Check out this quiz that appeared on Yahoo News this past Sunday.
Quick quiz: What do these enterprises have in common? Farm and construction machinery, Tupperware, the railroads, Hershey sweets, Yum food brands and Yahoo? Answer: They’re all more profitable than the health insurance industry.
The article written by an Associated Press reporter went on to point out that in the health care debate, Democrats and their allies have gone after insurance companies as rapacious profiteers making “immoral” and “obscene” returns while “the bodies pile up.”
The Associated Press notes that ledgers tell a different story. Here are the numbers:
Health insurers posted a 2.2 percent profit margin last year, placing them 35th on the Fortune 500 list of top industries. As is typical, other health sectors did much better — drugs and medical products and services were both in the top 10.
The railroads brought in a 12.6 percent profit margin. Leading the list: network and other communications equipment, at 20.4 percent.

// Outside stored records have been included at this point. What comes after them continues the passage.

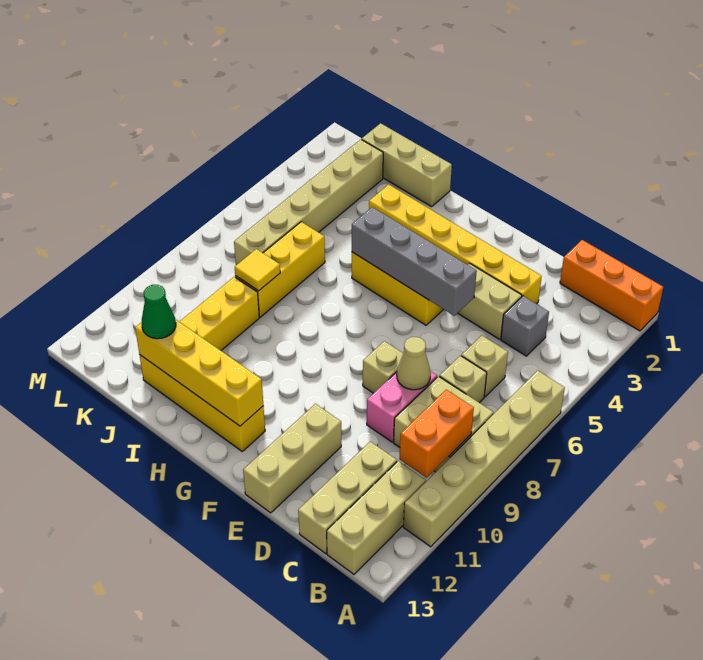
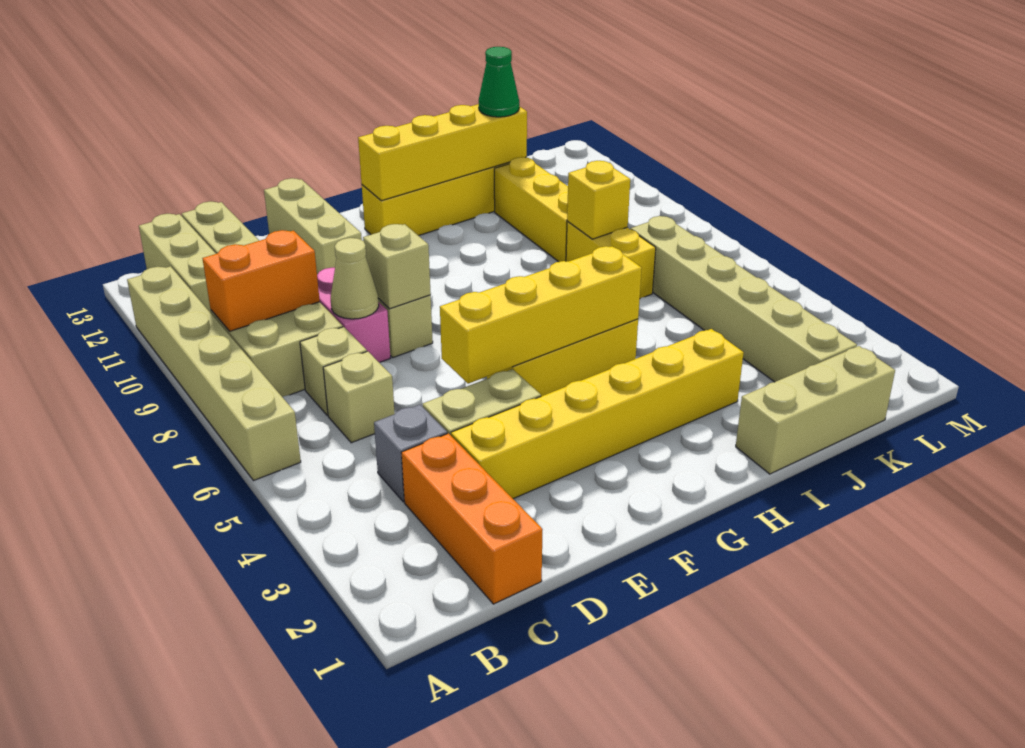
orange brick A1:C1 level 1 -> orange brick C1:C3 level 1
orange brick B9:B10 level 2 -> orange brick B9:C9 level 2
grey brick E5:H5 level 2 -> yellow brick E5:H5 level 2
none -> tan brick E8 level 2
yellow brick J6:J8 level 1 -> yellow brick J7:J8 level 1
yellow tile J8 level 2 -> yellow brick J8 level 2

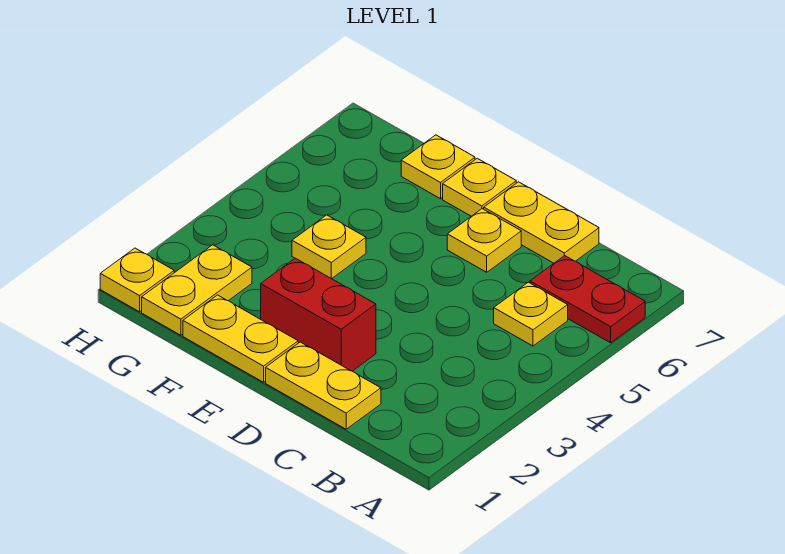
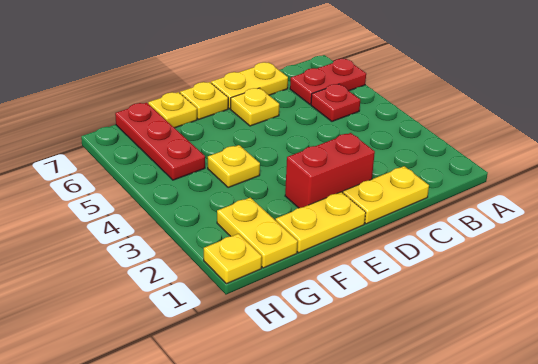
yellow plate B5 level 1 -> red plate B5 level 1
none -> red plate G5:G7 level 1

HealthSpring, the best performer in the health insurance industry, posted 5.4 percent. That’s a less profitable margin than was achieved by the makers of Tupperware, Clorox bleach and Molson and Coors beers.

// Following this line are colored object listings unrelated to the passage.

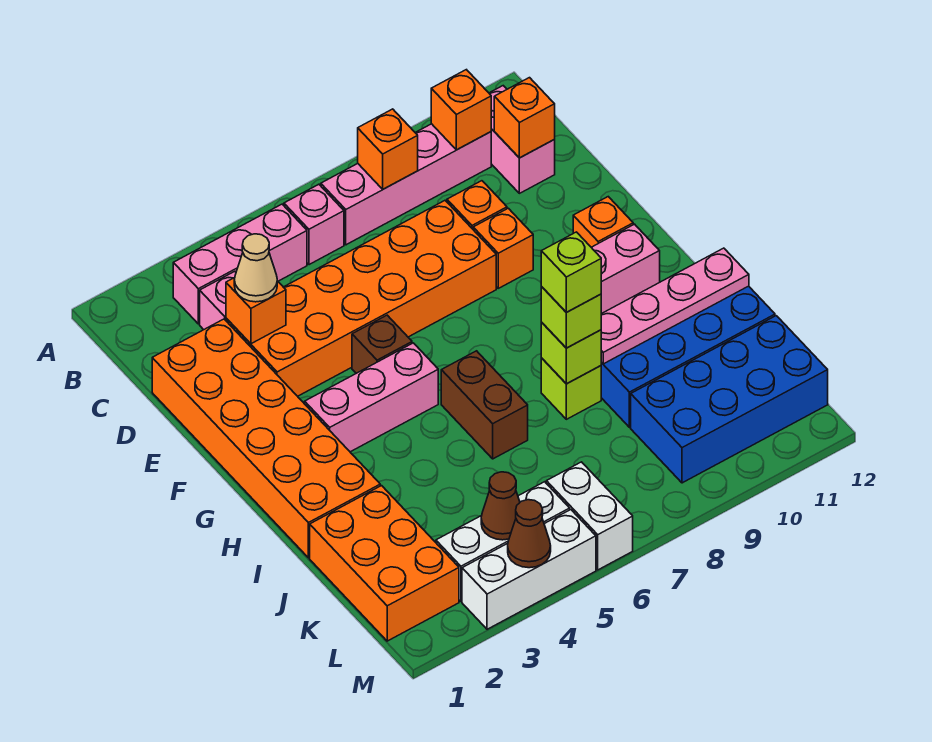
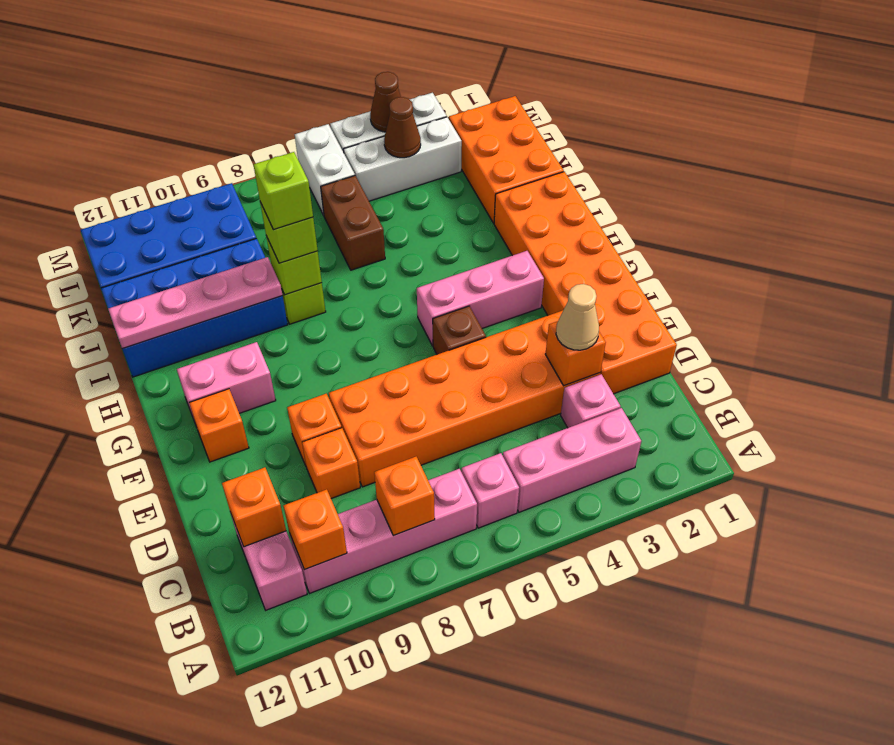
brown brick H6:I6 level 1 -> brown brick J6:K6 level 1

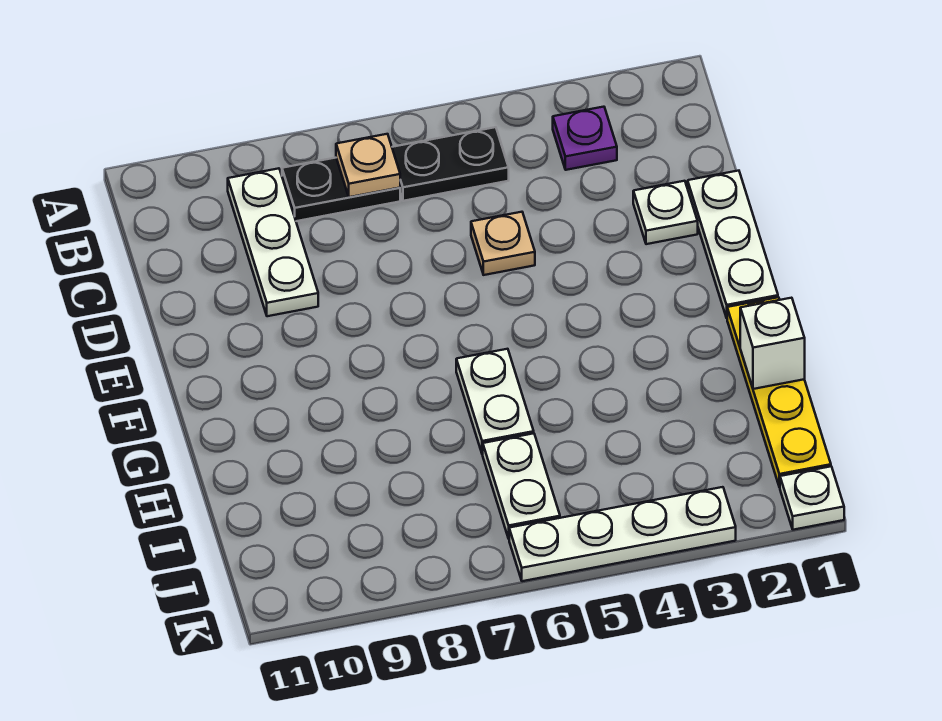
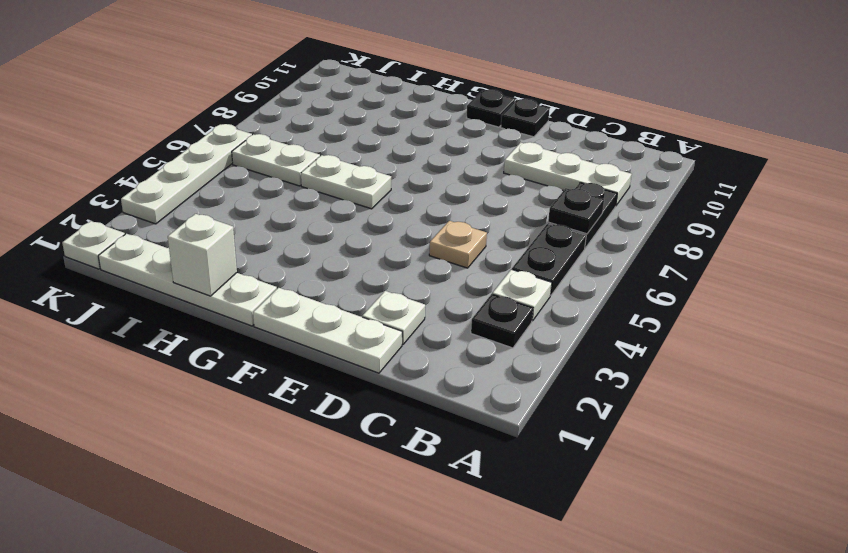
purple plate B3 level 1 -> black plate B3 level 1
none -> white plate B4 level 1
tan plate B7 level 2 -> black plate B7 level 2
none -> black plate E11 level 1
none -> black plate F11 level 1
yellow plate G1:J1 level 1 -> white plate G1:J1 level 1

The star among the health insurance companies did, however, nose out Jack in the Box restaurants, which only achieved a 4 percent margin.
UnitedHealth Group, reporting third quarter results last week, saw fortunes improve. It managed a 5 percent profit margin on an 8 percent growth in revenue.
By the way, Bloomberg is reporting this morning that insurers’ stocks fell 2.5 percent yesterday. The reason? Senate Democratic Leader Harry Reid said he will ask the U.S. Senate to vote for a government-run health-insurance program that would allow states to opt out.
That should teach those rapacious profiteers a lesson.